→ **WRITTEN REQUEST A**:
List each line in the rows that contains the string "CPlaneType".

→ **TEXT SHOWN**:
begin

Friday, October 26, 2018

Capture Your Grief: Week 3

~Day 15: Wave Of Light~
The Wave of Light is such a special way to create awareness, unity and peace amongst a world of suffering families.  We lit our candles for Millie and her second cousin Cooper.  We prayed for both of them and all the other families that we know personally and those that we don't who are participating in the Wave of Light.  

~Day 16: Relationship~
Have my relationships been affected by the loss of my daughter?  Absolutely.  Almost all of it is for the better.  I have met so many incredible people through this loss and made new and dear friends as a result.  I have connected on a whole new level with acquaintances that learn about my story.   I have experienced unbelievable support from my extended family and my husband's extended family.  No relationship has been more affected though than the relationship between myself and Millie's father.  He is the most important person to me, the one who forever connects me to this most precious baby of ours.  Yet grief is complicated and we don't grieve the same way.  We didn't seek the proper help that we didn't know we needed and unhealthy coping has lead to severe complications in our marriage.  Divorce is already so prevalent in our society and yet it is extremely common after the death of a child.  It turns out ours is just as vulnerable.  We are having to work through the destruction caused by our lack of proper coping and it is the biggest battle we have ever been in.

~Day 17: Gratitude~
Is gratitude really all it's talked up to be when it comes to healing?  I feel like it's a very sad circumstance for anyone who has walked this path and can't find gratitude within this situation.  For me personally, gratitude is a tremendous component to who I am and how I function.  Nothing in this life is promised or guaranteed.  It is pompous and ignorant to believe that I deserve something more or better than anyone else.  It doesn't mean I'm wrong for desiring it but it would be foolish to believe that there is not goodness within every single event that has occurred in my life.  I think you are robbed of so much joy when you can't find the appreciation of goodness within the broken, busted, painful moments in life.  I believe earnestly in Romans 8:28 that God works all things for the good of those who love Him, for those who are called according to his purpose.  I have spent time thanking God for the most painful events in my life because I know that God is like a loving parent guiding me through devastating challenges to help foster my growth and my capabilities for love, kindness and goodness.    At the end of the day, I am still here, I am still living, I still have  a tremendous amount of gifts and responsibilities.  Romans 5:3-4 tells me that we glory in our sufferings because we know that suffering produces perseverance, perseverance, character; and character, hope.  I have HOPE.

~Day 18: Joy~
Feeling joy after loss is the most uncomfortable thing that happens.  It feels so wrong and so unkind to the child we have lost.  It immediately causes guilt and confusion.  How can I possibly be joyful when my heart is full of so much sorrow?  How can I possibly show natural response to existence in this world when my most precious child is no longer present in this world?  But in time you start to evolve and realize that you're not forgetting or ignoring your child by experiencing joy, you're just simply experiencing life, a life where joy and sorrow co-exist.  Where the word bittersweet is applied to all facets of emotions: joyfulsorrow, beautifulbrokeness, emptyfullness, grippingrelief, gloriousgrief, lovinghurts…

~Day 19: Learn~
I have learned that losing my child does not earn me a get-out-of-jail-free pass.  I am not impervious to more devastation.  My life isn't smooth sailing after I've overcome the experience of losing my child. More death will occur, more illnesses will develop, more hearts will break, more unexplainable devastation will overcome me.  Grief has taught me how to be prepared for the unexpected and how to focus on the things that I can control and release the things that I can't.  Grief has also taught me that it will bury you and if you're not careful you will never be able to climb out from under it alone.  When deep hurts and devastation occur I must reach out, I must seek help, counsel and support from others.  I cannot carry these burdens alone.  It is too heavy and too damaging to think that I am capable of overcoming it all by myself.  I am learning to accept help when it comes my way but even more importantly I am learning to ask for help when attempting to carry it alone is crushing me.

end

Extracted data entries
begin

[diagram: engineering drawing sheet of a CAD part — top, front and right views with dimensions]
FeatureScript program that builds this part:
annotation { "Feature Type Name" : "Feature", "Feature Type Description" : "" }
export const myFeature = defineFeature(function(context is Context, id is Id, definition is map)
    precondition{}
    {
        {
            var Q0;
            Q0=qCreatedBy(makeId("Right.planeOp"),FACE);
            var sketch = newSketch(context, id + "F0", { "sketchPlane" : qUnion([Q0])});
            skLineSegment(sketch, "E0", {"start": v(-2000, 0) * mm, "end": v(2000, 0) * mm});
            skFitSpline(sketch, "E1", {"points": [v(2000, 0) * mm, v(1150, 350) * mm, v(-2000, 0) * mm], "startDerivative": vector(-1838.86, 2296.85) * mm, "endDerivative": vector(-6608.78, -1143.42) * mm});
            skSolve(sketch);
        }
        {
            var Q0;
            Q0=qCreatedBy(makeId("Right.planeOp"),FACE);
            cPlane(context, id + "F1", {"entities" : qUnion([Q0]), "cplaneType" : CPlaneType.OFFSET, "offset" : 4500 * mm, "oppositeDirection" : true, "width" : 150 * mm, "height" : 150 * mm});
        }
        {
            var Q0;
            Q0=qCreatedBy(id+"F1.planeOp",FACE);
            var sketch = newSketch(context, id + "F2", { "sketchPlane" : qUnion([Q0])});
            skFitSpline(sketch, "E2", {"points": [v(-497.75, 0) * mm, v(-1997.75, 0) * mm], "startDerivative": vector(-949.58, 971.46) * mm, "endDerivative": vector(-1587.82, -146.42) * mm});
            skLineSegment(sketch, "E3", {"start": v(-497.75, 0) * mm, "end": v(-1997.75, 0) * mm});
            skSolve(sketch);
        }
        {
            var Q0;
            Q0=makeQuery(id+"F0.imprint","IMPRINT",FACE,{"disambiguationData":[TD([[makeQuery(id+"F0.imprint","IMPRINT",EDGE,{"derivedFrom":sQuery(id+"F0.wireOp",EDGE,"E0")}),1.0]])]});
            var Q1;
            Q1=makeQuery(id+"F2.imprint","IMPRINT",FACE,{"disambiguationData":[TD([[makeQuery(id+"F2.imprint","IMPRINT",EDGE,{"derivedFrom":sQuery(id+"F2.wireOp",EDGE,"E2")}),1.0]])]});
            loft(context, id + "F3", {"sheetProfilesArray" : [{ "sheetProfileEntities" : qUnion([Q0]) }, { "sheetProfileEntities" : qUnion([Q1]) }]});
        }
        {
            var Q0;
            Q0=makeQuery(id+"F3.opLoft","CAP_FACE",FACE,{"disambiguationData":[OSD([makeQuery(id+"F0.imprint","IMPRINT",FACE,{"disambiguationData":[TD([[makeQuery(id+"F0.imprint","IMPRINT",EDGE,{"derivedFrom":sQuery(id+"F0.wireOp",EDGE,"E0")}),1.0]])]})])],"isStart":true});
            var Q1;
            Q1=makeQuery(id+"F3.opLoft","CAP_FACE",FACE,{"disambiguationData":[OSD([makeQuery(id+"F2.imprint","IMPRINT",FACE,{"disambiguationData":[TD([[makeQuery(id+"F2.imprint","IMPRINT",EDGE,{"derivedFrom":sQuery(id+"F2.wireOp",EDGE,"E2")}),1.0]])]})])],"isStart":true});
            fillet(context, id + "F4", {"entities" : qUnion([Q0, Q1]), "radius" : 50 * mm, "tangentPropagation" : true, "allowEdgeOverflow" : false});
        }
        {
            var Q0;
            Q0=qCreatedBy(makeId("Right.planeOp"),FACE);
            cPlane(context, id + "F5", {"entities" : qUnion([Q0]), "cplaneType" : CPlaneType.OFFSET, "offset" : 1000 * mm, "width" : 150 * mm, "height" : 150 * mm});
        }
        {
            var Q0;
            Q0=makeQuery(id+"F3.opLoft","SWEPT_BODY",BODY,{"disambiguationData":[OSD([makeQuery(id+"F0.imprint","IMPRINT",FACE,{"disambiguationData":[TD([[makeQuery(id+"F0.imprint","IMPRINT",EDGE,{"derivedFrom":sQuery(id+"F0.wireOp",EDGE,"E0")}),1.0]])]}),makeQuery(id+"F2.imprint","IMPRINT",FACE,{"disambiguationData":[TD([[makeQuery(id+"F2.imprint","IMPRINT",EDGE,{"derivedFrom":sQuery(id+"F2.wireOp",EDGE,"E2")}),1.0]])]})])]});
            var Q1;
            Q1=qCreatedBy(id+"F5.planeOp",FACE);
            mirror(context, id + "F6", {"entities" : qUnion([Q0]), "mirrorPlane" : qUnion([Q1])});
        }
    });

end

→ **WRITTEN REQUEST B**:
Return the passage of the grief post that opens with the words containing "Friday, October 26, 2018" and closes with "Wave of Light.", copied word for word.

→ **WRITTEN RESPONSE A**:
            cPlane(context, id + "F1", {"entities" : qUnion([Q0]), "cplaneType" : CPlaneType.OFFSET, "offset" : 4500 * mm, "oppositeDirection" : true, "width" : 150 * mm, "height" : 150 * mm});
            cPlane(context, id + "F5", {"entities" : qUnion([Q0]), "cplaneType" : CPlaneType.OFFSET, "offset" : 1000 * mm, "width" : 150 * mm, "height" : 150 * mm});

→ **WRITTEN RESPONSE B**:
Friday, October 26, 2018

Capture Your Grief: Week 3

~Day 15: Wave Of Light~
The Wave of Light is such a special way to create awareness, unity and peace amongst a world of suffering families.  We lit our candles for Millie and her second cousin Cooper.  We prayed for both of them and all the other families that we know personally and those that we don't who are participating in the Wave of Light.